_The problem_: Reproduce exactly only the lines from the line that holds "Và việc thay" to the line that holds "レイアはほろ苦い抹茶アイスで", inclusive, in the listing below, and please leave out every picture.

[Data for this task Boundary: Start]

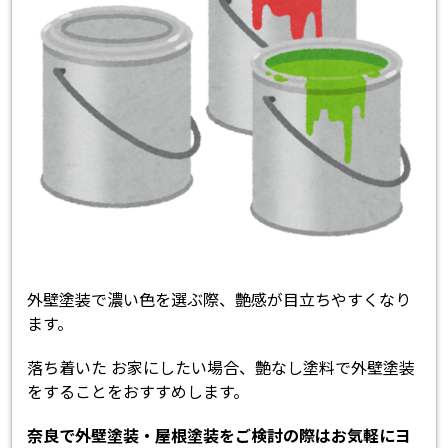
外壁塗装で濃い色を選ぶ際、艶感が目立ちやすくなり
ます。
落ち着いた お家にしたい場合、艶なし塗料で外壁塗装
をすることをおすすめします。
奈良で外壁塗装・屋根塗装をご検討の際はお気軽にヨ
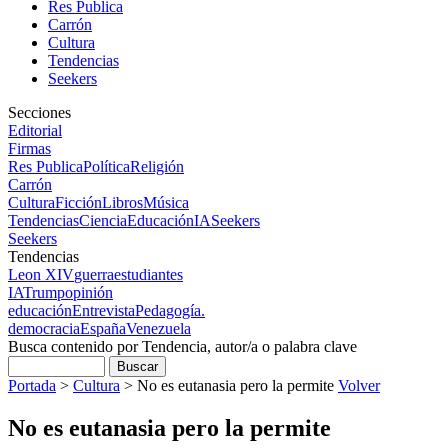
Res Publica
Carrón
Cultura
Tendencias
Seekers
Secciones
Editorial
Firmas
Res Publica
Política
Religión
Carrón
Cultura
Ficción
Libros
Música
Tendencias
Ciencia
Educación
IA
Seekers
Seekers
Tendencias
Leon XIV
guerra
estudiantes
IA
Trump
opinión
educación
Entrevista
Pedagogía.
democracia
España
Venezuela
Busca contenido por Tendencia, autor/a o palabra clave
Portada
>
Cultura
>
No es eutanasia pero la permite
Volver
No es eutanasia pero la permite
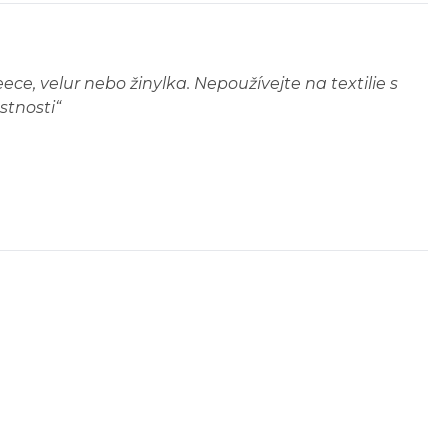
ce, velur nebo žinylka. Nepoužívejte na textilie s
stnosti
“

[Data for this task Boundary: End]
[Data for this task Boundary: Start]

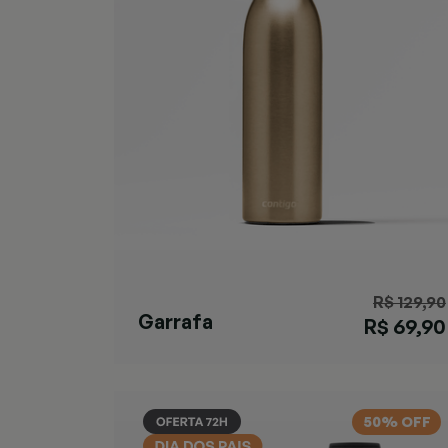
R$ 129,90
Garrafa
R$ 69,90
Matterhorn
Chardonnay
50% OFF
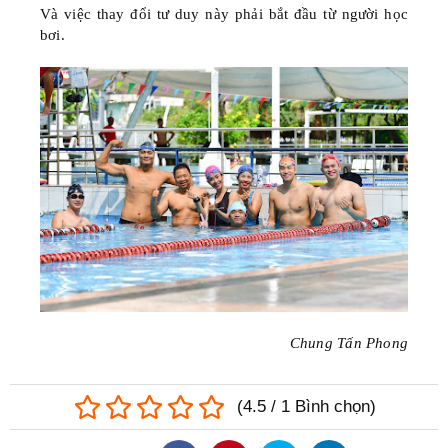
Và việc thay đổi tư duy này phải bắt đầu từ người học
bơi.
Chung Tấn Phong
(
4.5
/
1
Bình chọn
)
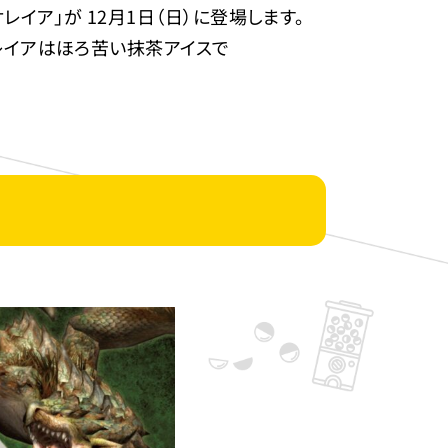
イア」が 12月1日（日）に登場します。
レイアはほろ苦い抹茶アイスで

[Data for this task Boundary: End]

_Response to the task_:
Và việc thay đổi tư duy này phải bắt đầu từ người học
bơi.
Chung Tấn Phong
(
4.5
/
1
Bình chọn
)
イア」が 12月1日（日）に登場します。
レイアはほろ苦い抹茶アイスで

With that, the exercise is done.